Recognizing the need for safe, and reliable Digital Identity and Digital KYC to support the wider adoption of financial services in the developing world has led the World Bank and others to champion Digital Public Infrastructure enabling governments to provide trusted infrastructure, such as digital identity that can be utilized by the financial sector.
Ryan McDonald
Founding Member at The House of Fraud & Director at Fraud Boxer
At the core of most online fraud and payment schemes lies a basic, but very curious, challenge: identity. Fraudsters continue to exploit vulnerabilities in verifying who is on the other side of the transaction, allowing them to successfully mimic or create fake identities altogether (e.g. synthetic identity fraud). This can lead to account takeover, unauthorized purchases, damage to your brand(s), and severe financial losses for both businesses and consumers.
To effectively fight back, businesses need a continuous, deep understanding of their specific operations and customer base (early KYC & continuous monitoring). This enables businesses to tailor identity verification processes that strike a balance between security and an ideal user experience.

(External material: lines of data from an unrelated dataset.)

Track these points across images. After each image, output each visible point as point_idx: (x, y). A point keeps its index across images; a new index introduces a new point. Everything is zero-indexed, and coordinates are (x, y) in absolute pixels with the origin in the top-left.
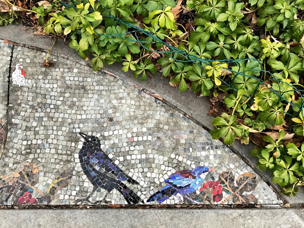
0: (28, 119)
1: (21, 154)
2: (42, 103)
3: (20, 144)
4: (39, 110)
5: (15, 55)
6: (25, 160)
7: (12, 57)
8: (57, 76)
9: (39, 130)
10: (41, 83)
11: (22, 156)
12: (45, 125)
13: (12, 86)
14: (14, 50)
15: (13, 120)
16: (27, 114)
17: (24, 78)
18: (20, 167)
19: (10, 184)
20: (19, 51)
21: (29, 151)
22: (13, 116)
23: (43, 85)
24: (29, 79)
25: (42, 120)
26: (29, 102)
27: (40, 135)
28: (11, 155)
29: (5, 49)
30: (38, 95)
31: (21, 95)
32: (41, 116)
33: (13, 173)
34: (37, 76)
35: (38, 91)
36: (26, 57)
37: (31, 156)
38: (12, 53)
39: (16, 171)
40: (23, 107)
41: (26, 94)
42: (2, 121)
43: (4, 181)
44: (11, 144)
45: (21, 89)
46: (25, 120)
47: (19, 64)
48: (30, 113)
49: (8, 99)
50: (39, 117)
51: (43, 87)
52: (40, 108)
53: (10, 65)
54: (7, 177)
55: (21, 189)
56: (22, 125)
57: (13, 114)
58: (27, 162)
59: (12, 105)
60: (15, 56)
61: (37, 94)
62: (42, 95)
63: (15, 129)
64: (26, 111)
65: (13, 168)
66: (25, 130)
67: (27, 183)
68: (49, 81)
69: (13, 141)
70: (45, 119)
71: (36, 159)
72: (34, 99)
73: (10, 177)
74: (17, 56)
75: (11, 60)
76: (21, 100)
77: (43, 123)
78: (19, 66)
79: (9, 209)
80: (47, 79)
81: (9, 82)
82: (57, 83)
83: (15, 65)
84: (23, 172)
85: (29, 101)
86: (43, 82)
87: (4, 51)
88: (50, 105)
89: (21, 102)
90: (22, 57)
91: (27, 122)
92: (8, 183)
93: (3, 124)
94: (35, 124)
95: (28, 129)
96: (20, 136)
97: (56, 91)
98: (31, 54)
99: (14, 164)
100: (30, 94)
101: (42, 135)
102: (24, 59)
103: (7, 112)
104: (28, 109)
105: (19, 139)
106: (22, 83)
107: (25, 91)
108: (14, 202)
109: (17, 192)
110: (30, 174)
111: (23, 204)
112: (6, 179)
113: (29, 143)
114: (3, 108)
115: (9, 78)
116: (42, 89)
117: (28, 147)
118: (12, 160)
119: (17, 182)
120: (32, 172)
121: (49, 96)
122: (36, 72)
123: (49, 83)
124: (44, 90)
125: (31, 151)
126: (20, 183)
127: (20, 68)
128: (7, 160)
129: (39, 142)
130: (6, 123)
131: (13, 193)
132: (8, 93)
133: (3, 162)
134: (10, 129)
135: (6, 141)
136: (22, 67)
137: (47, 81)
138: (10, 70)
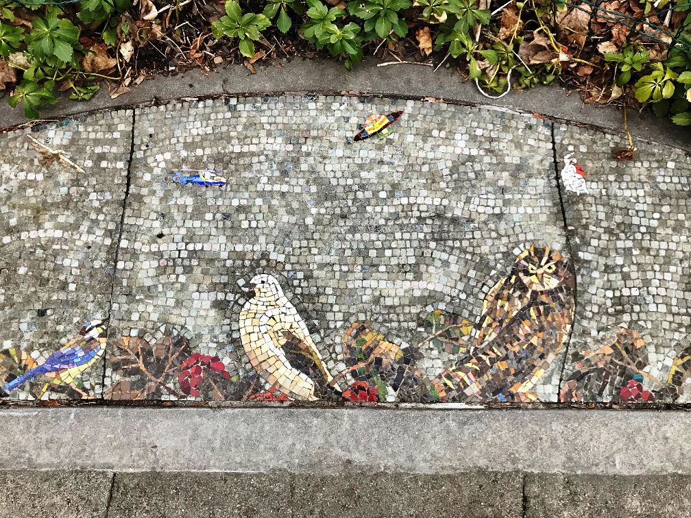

Additionally, educating both internal employees and external consumers about online safety practices empowers everyone to identify and report suspicious activity which can lead to a long and healthy relationship with your customers. Finally, keeping informed about the ever-changing regulatory landscape helps ensure you comply with the latest identity verification standards, further strengthening your defenses against fraud.
Alexander Hall
Founder at Dispute Defense Consulting
The ongoing surge in data breaches has resulted in hundreds of millions of compromised datasets exposed (e.g. Personal Identifiable Information (PII), Login Credentials, Payment Information, and Documents) and made available on criminal marketplaces. Organizations are reporting a relative shift to identity-related methodologies employed by cyber criminals:
- Synthetic ID fraud – combines unrelated identity elements to satisfy requirements set to service those who have low credit worthiness or thin credit profiles.
- True identity theft – leverages a central identity to meet more demanding requirements, resulting in higher-value transactions.
Additionally, both of the methods above provide insulation to the fraudster, resulting in lowered detection rates. Fraudsters have proven themselves effective at compiling accurate information and manipulating accurate information to serve various purposes.
Many of the long-running determination processes currently in play leverage a network of data to provide insight regarding the historical performance of information provided during a user interaction. For as long as we tie our determination processes to information fraudsters can manipulate, we will remain steps behind.
Passive datasets include IP Address Intelligence, Geolocation, Device Intelligence, and overall behavioral analytics and serve to force fraudsters to operate in the dark while decreasing friction to passively-verified users. To be clear, no data is infallible, but determinations tied to passive data are more difficult for fraudsters to reverse-engineer. Stacking numerous technologies will increase the difficulty for fraudsters multiple times over.